- ФРАГМЕНТ ДОКУМЕНТА:
******************************
Следователи планировали провести следственные действия в квартире еще в самом начале, но потом сказали: «Ой, мы посмотрели программу Собчак. Наконец-то мы поняли, как это все было, как, собственно, все устроено в квартире» (После освобождения Голунова Собчак взяла у него интервью в квартире, в ходе которого Иван реконструировал события обыска в день задержанияприм. ред.). Потом дело передали в Следственный комитет, и они все говорили: «Щас мы придем, проведем следственные действия, поэтому вы там ничего не трогайте». Я старался ничего не трогать. Они так и не пришли. Может, их тоже устроила программа Собчак? Но это странновато. Отчасти на этом основано мое ощущение, что следствие не особо активно куда-то движется.

— Трудно жить в «музее-квартире»?

Вы за полгода что-нибудь меняли в своей квартире? Наверное, да. А я — нет. Непросто так жить. Особенно если порой вспоминать все произошедшее — это тоже как-то не очень позитивно влияет на мысли и настроения.

— А у вас нет таких загонов, вот вы подходите к шкафу, протягиваете руку и проверяете, не лежит ли там [где во время обыска нашли наркотики] пакетик какой-нибудь?

Нет, таких загонов нет. С такими загонами можно, я думаю, сойти с ума. У меня нет такой задачи, поэтому я стараюсь не думать в таком разрезе.

— А, вообще, ночевать там не страшно? В интервью Собчак вы говорили, что у вас есть опасения, «связанные с системой безопасности».
******************************
- ЗАПИСАННЫЕ СВЕДЕНИЯ:
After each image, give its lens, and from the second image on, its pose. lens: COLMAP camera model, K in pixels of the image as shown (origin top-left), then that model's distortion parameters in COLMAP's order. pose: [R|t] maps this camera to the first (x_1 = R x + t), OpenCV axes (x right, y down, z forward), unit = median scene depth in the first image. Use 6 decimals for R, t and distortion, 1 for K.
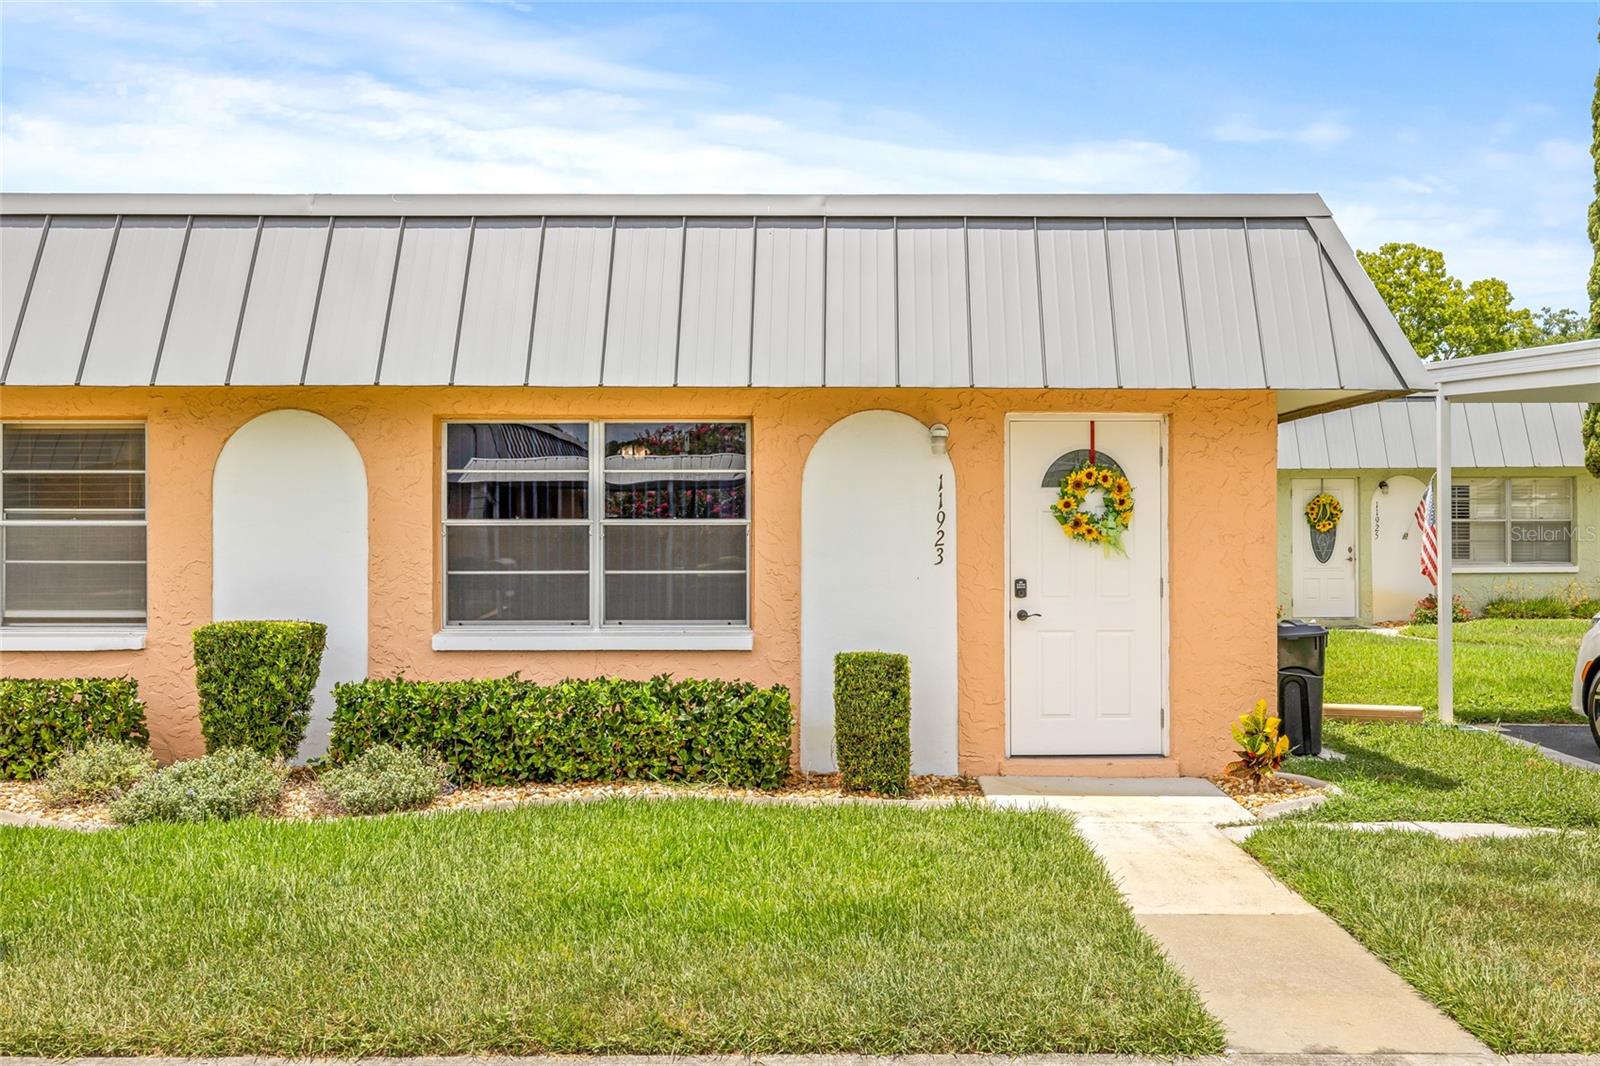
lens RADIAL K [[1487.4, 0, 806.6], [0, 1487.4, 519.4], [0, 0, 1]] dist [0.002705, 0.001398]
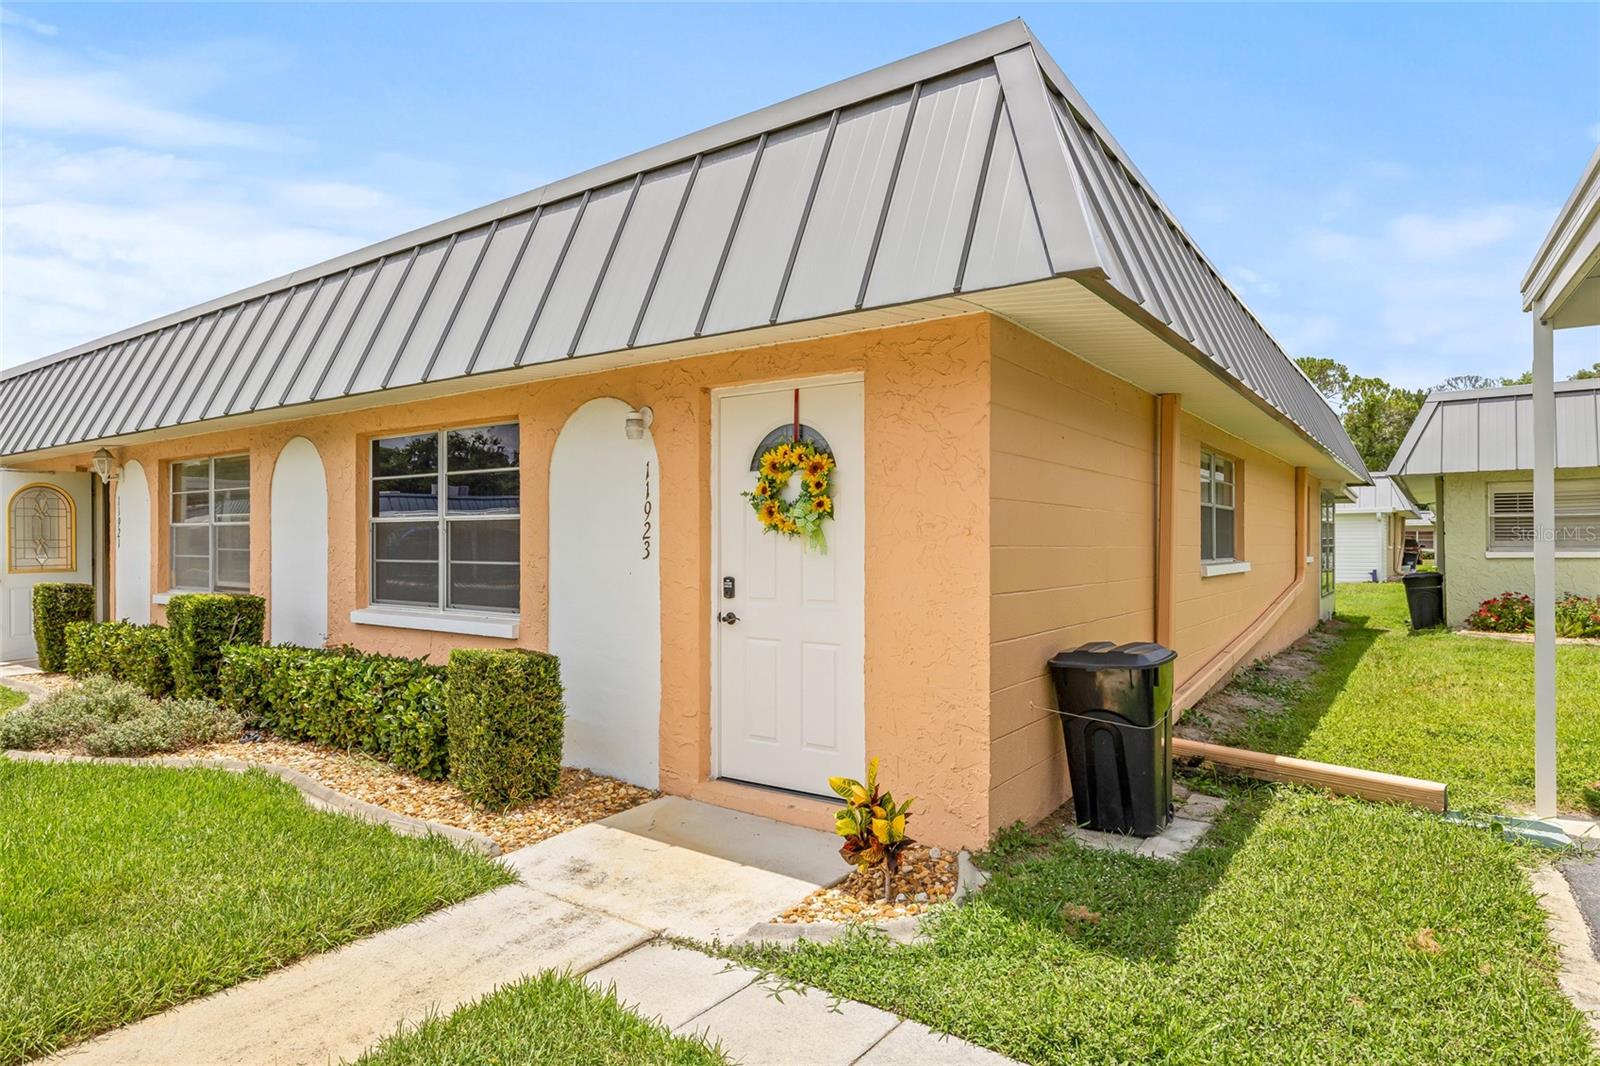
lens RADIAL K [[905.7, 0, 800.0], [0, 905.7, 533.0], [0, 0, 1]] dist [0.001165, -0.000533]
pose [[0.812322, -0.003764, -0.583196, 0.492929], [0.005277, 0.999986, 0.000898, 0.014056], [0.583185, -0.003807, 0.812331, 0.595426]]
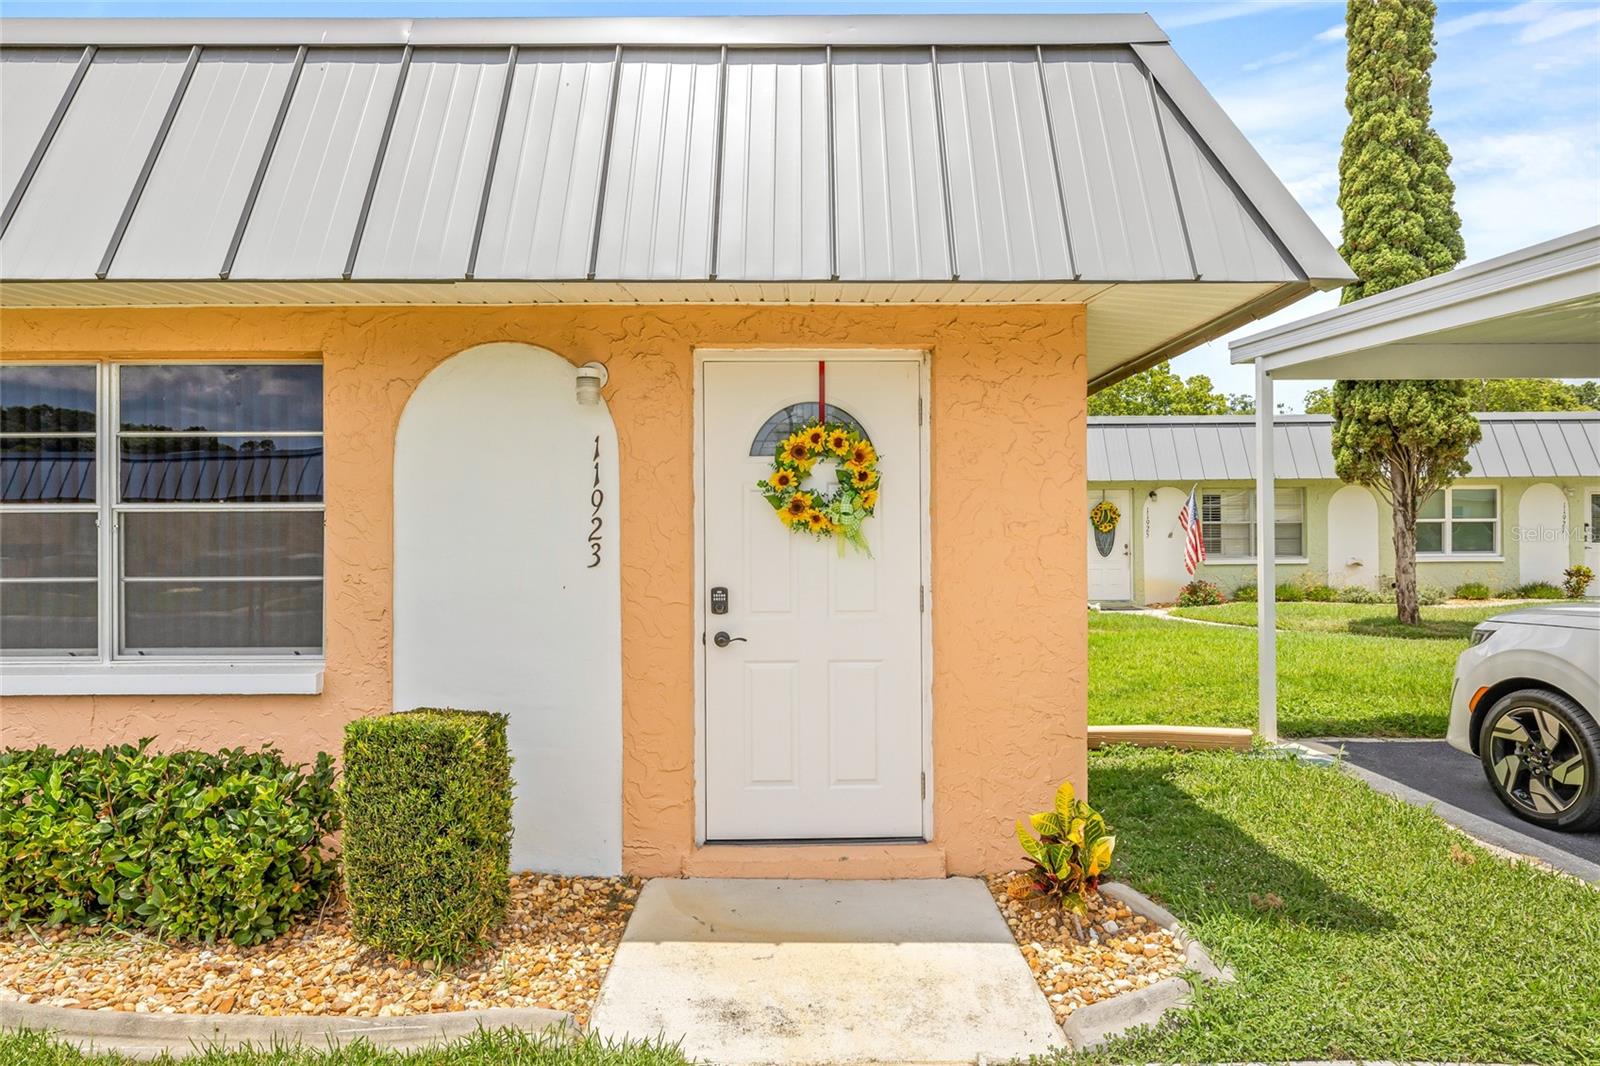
******************************
- ЗАДАНИЯ ДЛЯ ВЫПОЛНЕНИЯ:
- a) Переведите на английский язык предложение из отрывка интервью: «Отчасти на этом основано мое ощущение, что следствие не особо активно куда-то движется».
- b) Пожалуйста, продолжите отрывок интервью после его последнего предложения.
Этот материал получен из другого источника.

- ПОЛУЧЕННЫЕ ОТВЕТЫ:
- a) My feeling that the investigation isn't really moving forward very actively is partly based on this.

- b)
Эм, а какие бывают альтернативы?

— Съехать.

Ну-у-у, как бы это сказать-то. Советы про чужую жизнь давать легко. Так же, как легко говорить, что мне нужно сделать, что не нужно.

Мне пишут: «А вот я бы на вашем месте…» Чувак, давай ты окажешься на моем месте и тогда сам будешь принимать решения.

У меня нет какой-то возможности взять и все это поменять. Я не очень понимаю, зачем я должен это делать. Я не совершал ничего противозаконного, люди, которые пришли и совершили преступление в моей квартире, должны что-то поменять в своей жизни. И думаю, что нам не очень нужны все эти лирические подробности.

— Я все равно задам еще один «лирический вопрос». В одном из интервью сразу после освобождения вы сказали: «Я бы очень хотел вернуться к какой-то прежней жизни, спокойно ездить в метро, писать заметки». Ваш обычный день сегодня похож на то, что было раньше?

Вспоминая ваш вопрос, на который я не могу дать ответ (очевидно, что речь идет про вопрос о госзащитеприм. ред.), скажу: нет, моя жизнь не такая, как прежде.

— Заметки вы все равно пишете.

Сколько их было за последние полгода? Аж целых три или четыре. Не то чтобы это тот объем, и то, что я могу делать.

— Вам сейчас сложнее писать, чем раньше?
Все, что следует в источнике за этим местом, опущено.